# Is it My Verizon DSL Service, Westell Modem, or Computer



## frank1492 (Nov 4, 2006)

I have a Westell 6100 modem with a direct Ethernet connection to my laptop, and Verizon DSL service. Everything was working perfectly until the other day when, during a thunderstorm, the modem started losing sync. (I really don't think the storm had anything to do with it, but thought I should mention it anyway.) After awhile, the sync was restored. All four LED's on the modem are now solid red indicating that I have power, DSL, and both an Internet and Ethernet connection. Only problem: Nothing works!
When I bring up the Verizon control pad, it tells me I'm offline. It doesn't even appear to be checking because when I close and reopen, it immediately restates that I'm offline. (No "checking connection" message.) What is also strange is that when I type the modem's IP address into the browser (192.168.2.1) it doesn't bring up the control page. It's really as if I don't have any connection at all.
Is it likely that I have a malfunctioning modem even thought the LED's indicate that it's fine? Or is the problem in the computer settings that have somehow gotten changed. I did have a malicious script that was misdirecting the links in Google, but that was fixed by SpySweeper. I just did complete Norton and SpySweeper scans BUT I have SpySweeper turned off completely and Norton auto-protect is disabled. 
BTW my dialup service (also have Worldnet) works just fine. Could some kind soul please advise as to what might be the problem? Obviously I'm trying to avoid a call to Verizon because I have a heart condition!
Thanks very much.
Frank


----------



## JohnWill (Oct 19, 2002)

I'd think the modem is the top suspect, but let's see this:

Start, Run, CMD to open a command prompt:

Type the following command:

*IPCONFIG /ALL*

Right click in the command window and choose *Select All*, then hit *Enter*.
Paste the results in a message here.


----------



## frank1492 (Nov 4, 2006)

Hello John!
(Love your cat!)
Here is the ipconfig you asked for. Anything strange? I did try 192.168.1.1 and that didn't work either, BTW.
Thanks for your quick reply. This is a wonderful forum and I have made monetary contributions in the past!
Frank

Microsoft Windows XP [Version 5.1.2600]
(C) Copyright 1985-2001 Microsoft Corp.

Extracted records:
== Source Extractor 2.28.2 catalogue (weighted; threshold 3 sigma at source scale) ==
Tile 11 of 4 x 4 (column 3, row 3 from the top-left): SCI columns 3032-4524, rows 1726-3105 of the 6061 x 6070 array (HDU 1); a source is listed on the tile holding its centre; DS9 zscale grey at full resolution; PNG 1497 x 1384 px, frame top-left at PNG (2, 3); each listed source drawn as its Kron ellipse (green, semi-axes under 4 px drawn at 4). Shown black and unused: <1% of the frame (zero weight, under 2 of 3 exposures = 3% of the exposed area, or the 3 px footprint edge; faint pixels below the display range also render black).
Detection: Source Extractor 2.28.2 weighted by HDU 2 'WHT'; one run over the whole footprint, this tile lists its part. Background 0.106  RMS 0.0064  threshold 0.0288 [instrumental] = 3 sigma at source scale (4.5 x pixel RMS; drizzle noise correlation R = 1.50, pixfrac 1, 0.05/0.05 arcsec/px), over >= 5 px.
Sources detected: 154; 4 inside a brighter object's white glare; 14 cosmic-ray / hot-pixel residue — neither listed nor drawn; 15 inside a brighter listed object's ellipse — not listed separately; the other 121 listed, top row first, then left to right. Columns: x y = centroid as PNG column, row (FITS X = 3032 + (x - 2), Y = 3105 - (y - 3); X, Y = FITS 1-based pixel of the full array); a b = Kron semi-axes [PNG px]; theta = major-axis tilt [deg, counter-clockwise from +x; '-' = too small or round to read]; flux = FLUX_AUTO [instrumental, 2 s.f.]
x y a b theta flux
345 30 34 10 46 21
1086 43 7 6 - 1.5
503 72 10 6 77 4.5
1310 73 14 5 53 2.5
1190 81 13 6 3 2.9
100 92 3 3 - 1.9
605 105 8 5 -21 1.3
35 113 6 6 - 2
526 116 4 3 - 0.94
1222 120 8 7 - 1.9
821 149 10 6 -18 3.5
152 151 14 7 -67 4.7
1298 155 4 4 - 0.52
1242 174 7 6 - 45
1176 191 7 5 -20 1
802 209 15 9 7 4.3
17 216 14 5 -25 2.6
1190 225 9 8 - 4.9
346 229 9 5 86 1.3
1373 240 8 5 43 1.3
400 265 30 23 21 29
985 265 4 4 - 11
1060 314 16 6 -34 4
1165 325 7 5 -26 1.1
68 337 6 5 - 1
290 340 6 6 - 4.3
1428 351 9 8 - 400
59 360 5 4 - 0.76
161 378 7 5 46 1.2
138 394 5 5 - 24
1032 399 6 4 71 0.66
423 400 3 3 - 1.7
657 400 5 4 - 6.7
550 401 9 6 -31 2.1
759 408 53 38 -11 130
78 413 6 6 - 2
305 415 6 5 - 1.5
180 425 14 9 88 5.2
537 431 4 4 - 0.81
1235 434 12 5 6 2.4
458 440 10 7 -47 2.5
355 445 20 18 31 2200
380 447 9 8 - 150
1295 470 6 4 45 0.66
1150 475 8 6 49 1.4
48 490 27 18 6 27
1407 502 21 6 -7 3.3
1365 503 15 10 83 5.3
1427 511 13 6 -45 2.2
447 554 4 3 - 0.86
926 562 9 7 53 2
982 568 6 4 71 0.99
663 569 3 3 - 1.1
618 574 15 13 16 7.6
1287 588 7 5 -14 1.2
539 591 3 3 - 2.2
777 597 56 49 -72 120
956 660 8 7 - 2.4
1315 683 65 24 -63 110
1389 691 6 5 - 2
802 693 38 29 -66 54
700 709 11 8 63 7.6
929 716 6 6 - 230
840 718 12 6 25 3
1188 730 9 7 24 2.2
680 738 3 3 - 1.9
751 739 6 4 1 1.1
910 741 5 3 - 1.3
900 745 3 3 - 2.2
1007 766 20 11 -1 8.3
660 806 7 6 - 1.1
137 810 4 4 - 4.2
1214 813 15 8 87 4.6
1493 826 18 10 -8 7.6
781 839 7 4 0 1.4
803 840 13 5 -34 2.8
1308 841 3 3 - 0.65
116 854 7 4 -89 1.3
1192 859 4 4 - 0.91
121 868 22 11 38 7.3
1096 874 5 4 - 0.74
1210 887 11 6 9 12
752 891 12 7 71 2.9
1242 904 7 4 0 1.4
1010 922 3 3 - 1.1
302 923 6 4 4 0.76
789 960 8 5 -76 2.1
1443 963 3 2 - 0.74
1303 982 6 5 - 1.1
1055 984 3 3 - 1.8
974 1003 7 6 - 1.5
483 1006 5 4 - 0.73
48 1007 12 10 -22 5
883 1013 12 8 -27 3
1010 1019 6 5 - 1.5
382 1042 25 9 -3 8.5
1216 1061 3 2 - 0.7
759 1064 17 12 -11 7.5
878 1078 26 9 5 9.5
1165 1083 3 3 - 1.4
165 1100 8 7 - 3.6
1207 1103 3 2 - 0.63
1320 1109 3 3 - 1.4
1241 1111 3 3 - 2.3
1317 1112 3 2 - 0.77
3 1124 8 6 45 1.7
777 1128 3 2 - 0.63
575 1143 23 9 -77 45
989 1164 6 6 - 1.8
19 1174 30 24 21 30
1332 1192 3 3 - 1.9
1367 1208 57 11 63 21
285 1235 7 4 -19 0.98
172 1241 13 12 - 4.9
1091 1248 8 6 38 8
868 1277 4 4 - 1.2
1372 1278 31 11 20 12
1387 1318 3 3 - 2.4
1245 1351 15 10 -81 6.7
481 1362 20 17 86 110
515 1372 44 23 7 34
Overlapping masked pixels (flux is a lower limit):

## Things to do:
a) In the forum thread, rewrite the part starting with "Is it likely" and going on through "Thanks very much.", changing "SpySweeper" to "Spybot".
b) Turn the paragraph of the forum thread that begins "When I bring up the Verizon control pad" into a short list that keeps its main facts.
c) According to the forum thread, what model of modem is connected to the laptop?

## In response:
a)
Is it likely that I have a malfunctioning modem even thought the LED's indicate that it's fine? Or is the problem in the computer settings that have somehow gotten changed. I did have a malicious script that was misdirecting the links in Google, but that was fixed by Spybot. I just did complete Norton and Spybot scans BUT I have Spybot turned off completely and Norton auto-protect is disabled. 
BTW my dialup service (also have Worldnet) works just fine. Could some kind soul please advise as to what might be the problem? Obviously I'm trying to avoid a call to Verizon because I have a heart condition!
Thanks very much.

b)
- The Verizon control pad says the computer is offline.
- It shows no "checking connection" message, and after closing and reopening it immediately says offline again.
- Typing the modem's IP address (192.168.2.1) into the browser doesn't bring up the control page.
- It seems as if there is no connection at all.

c) A Westell 6100.